(Page text):
◇ ◇ ◇ ◇ ◇
Speaker 1 (01:50:03):
Perfect right, So that's what most people think it is.
They think it's like this thing, yeah for sure, right,
But this is what I want people to understand if
you really think about it, how do you know that
you have purpose or you don't have purpose?
Speaker 3 (01:50:15):
Yeah, it's not it's.
Speaker 1 (01:50:17):
An internal feeling. Like I wake up every day, Like
my guess is you wake up and you're like, I
have purpose. Yes, it's an internal feeling. So how do
we cultivate that internal feeling with these three things?
Speaker 3 (01:50:26):
Yeah? I love that. I think it's beautiful. I really
really like those three things, and they come closely to
some of the things I've thought about before as well,
in I think there's a need, and your people get
it because they're part of your community. But I think
belonging is such a first step in purpose. Like even
you know, recently, Air I took out pickleball, and I
feel like I'm part of the La pickleball scene and
(01:50:47):
I'll just walk up to a court and I can
just go play with anyone. You don't have to know
each other's names. I don't know what job they have,
they don't know what I do, and you're playing pickaball together.
And there's a sense of belonging which makes me feel
automatically link to something bigger than me. So belonging isn't
a sense of I have friends. Belonging is I feel
connected to something that is beyond me and beyond this person,
(01:51:09):
and I think that's such a part of purpose. The
second one, which is aligns with what you're saying to me,
is learning. But really it's what you're saying, it's that
challenge to stretch my capability to try something new every day.
That idea of curiosity is so key to it, as
well as a habit that this one's really important for me.
It's people who feel independently useful. So now you're part
(01:51:31):
of this bigger thing, but you know what you do.
◇ ◇ ◇ ◇ ◇
(Extracted page text data):
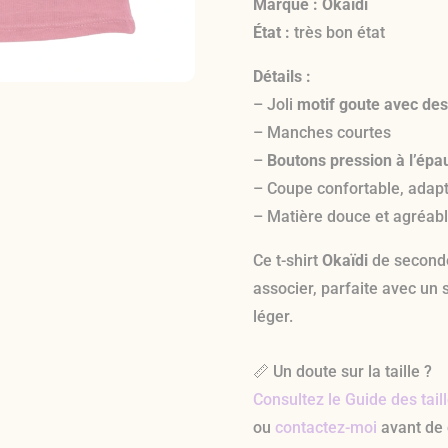
Marque :
Okaïdi
État :
très bon état
Détails :
– Joli
motif goute avec des
– Manches courtes
–
Boutons pression à l’épa
– Coupe confortable, adapt
– Matière douce et agréabl
Ce t-shirt
Okaïdi
de seconde
associer, parfaite avec un
léger.
📏 Un doute sur la taille ?
Consultez le Guide des tail
ou
contactez-moi
avant de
◇ ◇ ◇ ◇ ◇
(Work order 1): Write out the part of the transcript that begins at the words "And there's a" and stops after "important for me.".
(Work order 2):
Answer these questions from the transcript:
(a) What sport has Speaker 3 recently taken up?
(b) According to Speaker 1, what kind of feeling is purpose?
(c) What does Speaker 3 name as the second one?
(Work order 3):
Say whether each statement agrees with the transcript. Answer yes or no, and quote the words that decide it.
(a) Speaker 3 says belonging means having friends.
(b) Speaker 3 says people playing together at a court don't have to know each other's names.
(c) Speaker 1 asks how to cultivate the internal feeling with three things.

(Response 1):
And there's a sense of belonging which makes me feel
automatically link to something bigger than me. So belonging isn't
a sense of I have friends. Belonging is I feel
connected to something that is beyond me and beyond this person,
(01:51:09):
and I think that's such a part of purpose. The
second one, which is aligns with what you're saying to me,
is learning. But really it's what you're saying, it's that
challenge to stretch my capability to try something new every day.
That idea of curiosity is so key to it, as
well as a habit that this one's really important for me.

(Response 2):
(a) Pickleball.
(b) An internal feeling.
(c) Learning.

(Response 3):
(a) No: "So belonging isn't a sense of I have friends."
(b) Yes: "You don't have to know each other's names."
(c) Yes: "So how do we cultivate that internal feeling with these three things?"